Could you restate exactly the lines that begin at the line with "Version 0.3.5" and end at the final line of the data?

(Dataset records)
◆ ◆ ◆

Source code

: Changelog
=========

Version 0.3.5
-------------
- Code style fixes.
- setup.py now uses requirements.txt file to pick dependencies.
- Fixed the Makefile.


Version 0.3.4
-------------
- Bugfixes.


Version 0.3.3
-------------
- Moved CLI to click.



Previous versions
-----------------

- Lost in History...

◆ ◆ ◆

### Answer section
Version 0.3.5
-------------
- Code style fixes.
- setup.py now uses requirements.txt file to pick dependencies.
- Fixed the Makefile.


Version 0.3.4
-------------
- Bugfixes.


Version 0.3.3
-------------
- Moved CLI to click.



Previous versions
-----------------

- Lost in History...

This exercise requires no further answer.